What you have to do>
Go line by line through the listing below and copy those that hold "models".
======== Records for the exercise
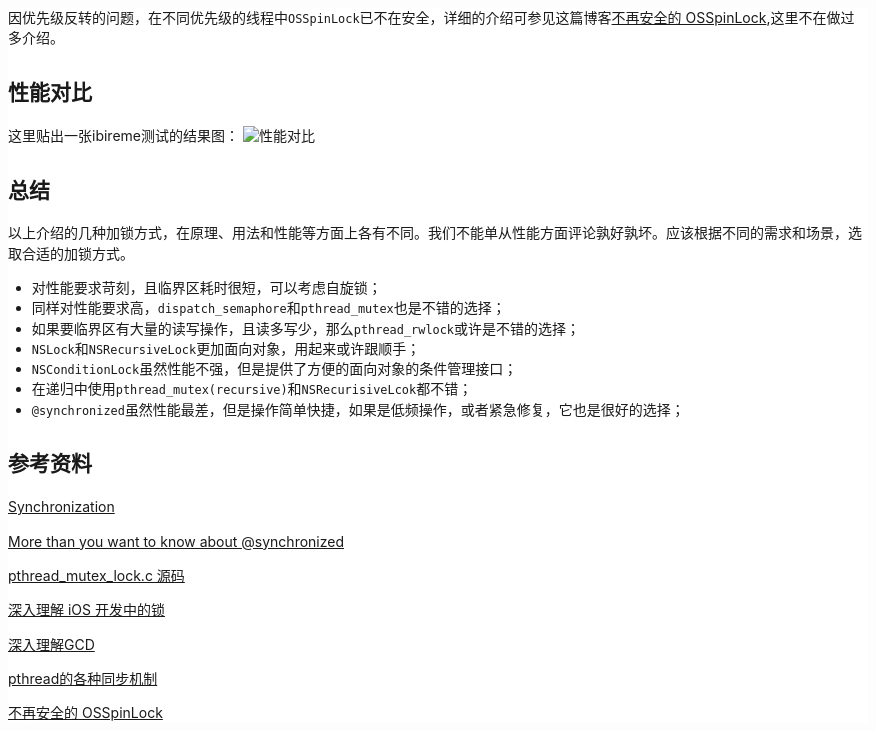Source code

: 因优先级反转的问题，在不同优先级的线程中`OSSpinLock`已不在安全，详细的介绍可参见这篇博客[不再安全的 OSSpinLock](https://blog.ibireme.com/2016/01/16/spinlock_is_unsafe_in_ios/),这里不在做过多介绍。

## 性能对比
这里贴出一张ibireme测试的结果图：
![性能对比](https://blog.ibireme.com/wp-content/uploads/2016/01/lock_benchmark.png)


## 总结
以上介绍的几种加锁方式，在原理、用法和性能等方面上各有不同。我们不能单从性能方面评论孰好孰坏。应该根据不同的需求和场景，选取合适的加锁方式。

- 对性能要求苛刻，且临界区耗时很短，可以考虑自旋锁；
- 同样对性能要求高，`dispatch_semaphore`和`pthread_mutex`也是不错的选择；
- 如果要临界区有大量的读写操作，且读多写少，那么`pthread_rwlock`或许是不错的选择；
- `NSLock`和`NSRecursiveLock`更加面向对象，用起来或许跟顺手；
- `NSConditionLock`虽然性能不强，但是提供了方便的面向对象的条件管理接口；
- 在递归中使用`pthread_mutex(recursive)`和`NSRecurisiveLcok`都不错；
- `@synchronized`虽然性能最差，但是操作简单快捷，如果是低频操作，或者紧急修复，它也是很好的选择；


## 参考资料
[Synchronization](https://developer.apple.com/library/content/documentation/Cocoa/Conceptual/Multithreading/ThreadSafety/ThreadSafety.html#//apple_ref/doc/uid/10000057i-CH8-SW3)

[More than you want to know about @synchronized](http://rykap.com/objective-c/2015/05/09/synchronized/)

[pthread_mutex_lock.c 源码](https://github.com/lattera/glibc/blob/master/nptl/pthread_mutex_lock.c)

[深入理解 iOS 开发中的锁](https://bestswifter.com/ios-lock/)

[深入理解GCD](https://bestswifter.com/deep-gcd/#dispatch_semaphore)

[pthread的各种同步机制](https://casatwy.com/pthreadde-ge-chong-tong-bu-ji-zhi.html)

[不再安全的 OSSpinLock](https://blog.ibireme.com/2016/01/16/spinlock_is_unsafe_in_ios/)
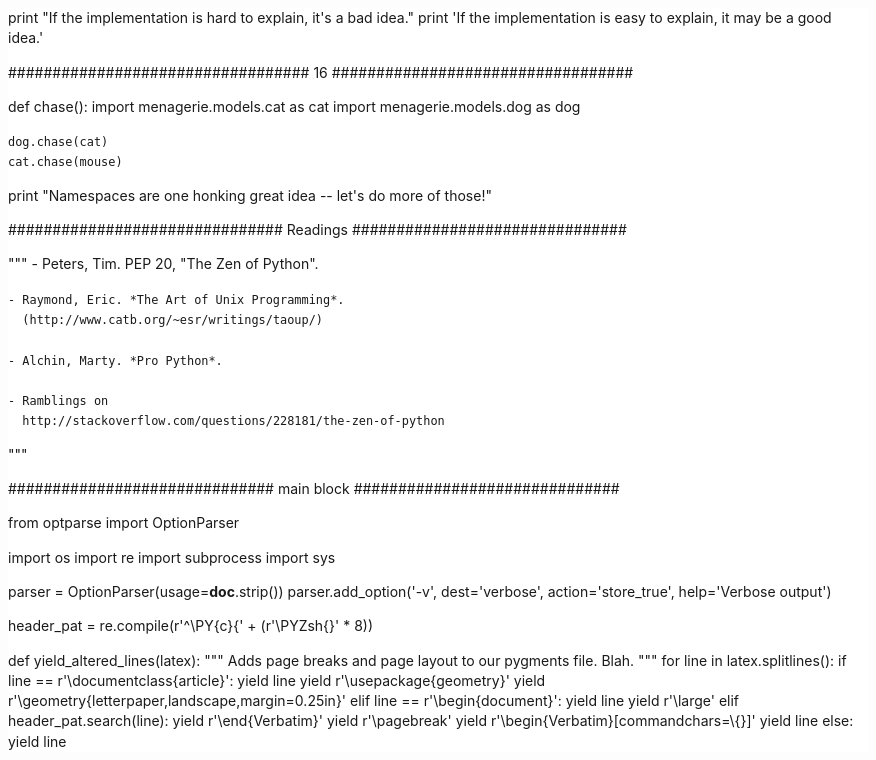 print "If the implementation is hard to explain, it's a bad idea."
print 'If the implementation is easy to explain, it may be a good idea.'

################################## 16 ##################################

def chase():
    import menagerie.models.cat as cat
    import menagerie.models.dog as dog
    
    dog.chase(cat)
    cat.chase(mouse)

print "Namespaces are one honking great idea -- let's do more of those!"

############################### Readings ###############################

"""
    - Peters, Tim. PEP 20, "The Zen of Python".

    - Raymond, Eric. *The Art of Unix Programming*.
      (http://www.catb.org/~esr/writings/taoup/)

    - Alchin, Marty. *Pro Python*.

    - Ramblings on 
      http://stackoverflow.com/questions/228181/the-zen-of-python

"""

############################## main block ##############################

from optparse import OptionParser

import os
import re
import subprocess
import sys

parser = OptionParser(usage=__doc__.strip())
parser.add_option('-v', dest='verbose', action='store_true',
    help='Verbose output')

header_pat = re.compile(r'^\\PY\{c\}\{' + (r'\\PYZsh\{\}' * 8))

def yield_altered_lines(latex):
    """
    Adds page breaks and page layout to our pygments file. Blah.
    """
    for line in latex.splitlines():
        if line == r'\documentclass{article}':
            yield line
            yield r'\usepackage{geometry}'
            yield r'\geometry{letterpaper,landscape,margin=0.25in}'
        elif line == r'\begin{document}':
            yield line
            yield r'\large'
        elif header_pat.search(line):
            yield r'\end{Verbatim}'
            yield r'\pagebreak'
            yield r'\begin{Verbatim}[commandchars=\\\{\}]'
            yield line
        else:
            yield line
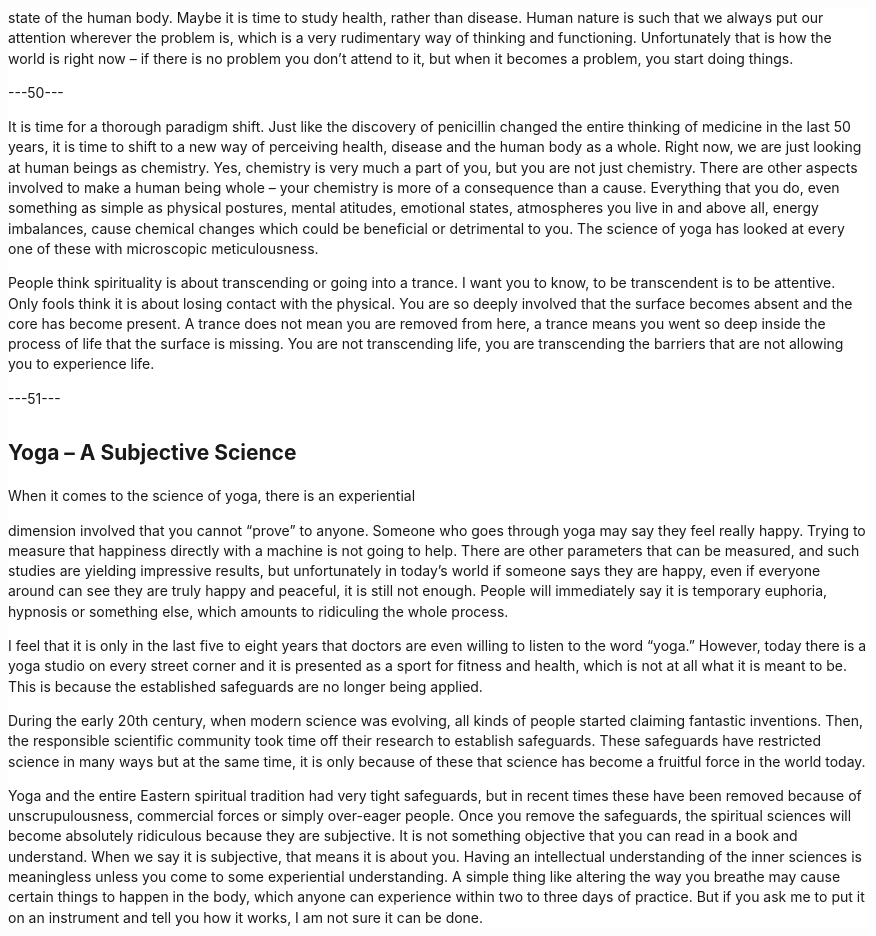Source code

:state of the human body. Maybe it is time to study health, rather than disease. Human nature is such that we always put our attention wherever the problem is, which is a very rudimentary way of thinking and functioning. Unfortunately that is how the world is right now – if there is no problem you don’t attend to it, but when it becomes a problem, you start doing things.

---50---


It is time for a thorough paradigm shift. Just like the discovery of penicillin changed the entire thinking of medicine in the last 50 years, it is time to shift to a new way of perceiving health, disease and the human body as a whole. Right now, we are just looking at human beings as chemistry. Yes, chemistry is very much a part of you, but you are not just chemistry. There are other aspects involved to make a human being whole – your chemistry is more of a consequence than a cause. Everything that you do, even something as simple as physical postures, mental atitudes, emotional states, atmospheres you live in and above all, energy imbalances, cause chemical changes which could be beneficial or detrimental to you. The science of yoga has looked at every one of these with microscopic meticulousness.

People think spirituality is about transcending or going into a trance. I want you to know, to be transcendent is to be attentive. Only fools think it is about losing contact with the physical. You are so deeply involved that the surface becomes absent and the core has become present. A trance does not mean you are removed from here, a trance means you went so deep inside the process of life that the surface is missing. You are not transcending life, you are transcending the barriers that are not allowing you to experience life.

---51---


## Yoga – A Subjective Science

When it comes to the science of yoga, there is an experiential

dimension involved that you cannot “prove” to anyone. Someone who goes through yoga may say they feel really happy. Trying to measure that happiness directly with a machine is not going to help. There are other parameters that can be measured, and such studies are yielding impressive results, but unfortunately in today’s world if someone says they are happy, even if everyone around can see they are truly happy and peaceful, it is still not enough. People will immediately say it is temporary euphoria, hypnosis or something else, which amounts to ridiculing the whole process.

I feel that it is only in the last five to eight years that doctors are even willing to listen to the word “yoga.” However, today there is a yoga studio on every street corner and it is presented as a sport for fitness and health, which is not at all what it is meant to be. This is because the established safeguards are no longer being applied.

During the early 20th century, when modern science was evolving, all kinds of people started claiming fantastic inventions. Then, the responsible scientific community took time off their research to establish safeguards. These safeguards have restricted science in many ways but at the same time, it is only because of these that science has become a fruitful force in the world today.

Yoga and the entire Eastern spiritual tradition had very tight safeguards, but in recent times these have been removed because of unscrupulousness, commercial forces or simply over-eager people. Once you remove the safeguards, the spiritual sciences will become absolutely ridiculous because they are subjective. It is not something objective that you can read in a book and understand. When we say it is subjective, that means it is about you. Having an intellectual understanding of the inner sciences is meaningless unless you come to some experiential understanding. A simple thing like altering the way you breathe may cause certain things to happen in the body, which anyone can experience within two to three days of practice. But if you ask me to put it on an instrument and tell you how it works, I am not sure it can be done.
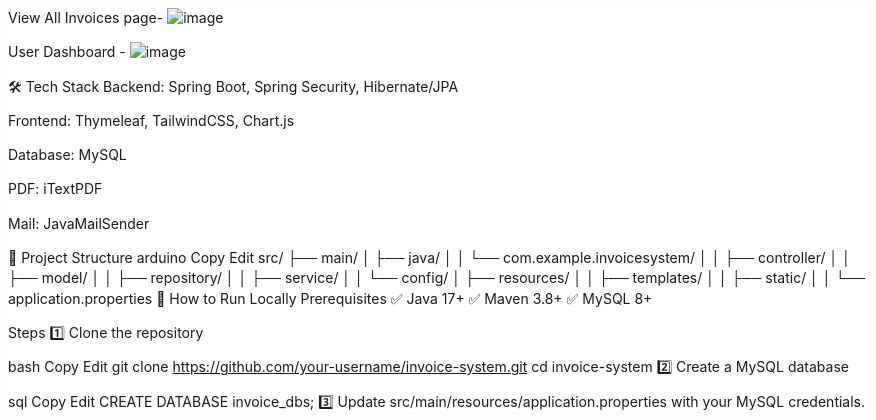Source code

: View All Invoices page-
<img width="959" alt="image" src="https://github.com/user-attachments/assets/4ec6aaee-0ae1-4d9b-a907-4f9f92908698" />

User Dashboard -
<img width="959" alt="image" src="https://github.com/user-attachments/assets/e0a815cf-fd17-47a3-afe8-5d9d8365018f" />



🛠️ Tech Stack
Backend: Spring Boot, Spring Security, Hibernate/JPA 

Frontend: Thymeleaf, TailwindCSS, Chart.js

Database: MySQL

PDF: iTextPDF

Mail: JavaMailSender

📂 Project Structure
arduino
Copy
Edit
src/
├── main/
│   ├── java/
│   │   └── com.example.invoicesystem/
│   │       ├── controller/
│   │       ├── model/
│   │       ├── repository/
│   │       ├── service/
│   │       └── config/
│   ├── resources/
│   │   ├── templates/
│   │   ├── static/
│   │   └── application.properties
🧪 How to Run Locally
Prerequisites
✅ Java 17+
✅ Maven 3.8+
✅ MySQL 8+

Steps
1️⃣ Clone the repository

bash
Copy
Edit
git clone https://github.com/your-username/invoice-system.git
cd invoice-system
2️⃣ Create a MySQL database

sql
Copy
Edit
CREATE DATABASE invoice_dbs;
3️⃣ Update src/main/resources/application.properties with your MySQL credentials.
================
Answer to this problem>
    import menagerie.models.cat as cat
    import menagerie.models.dog as dog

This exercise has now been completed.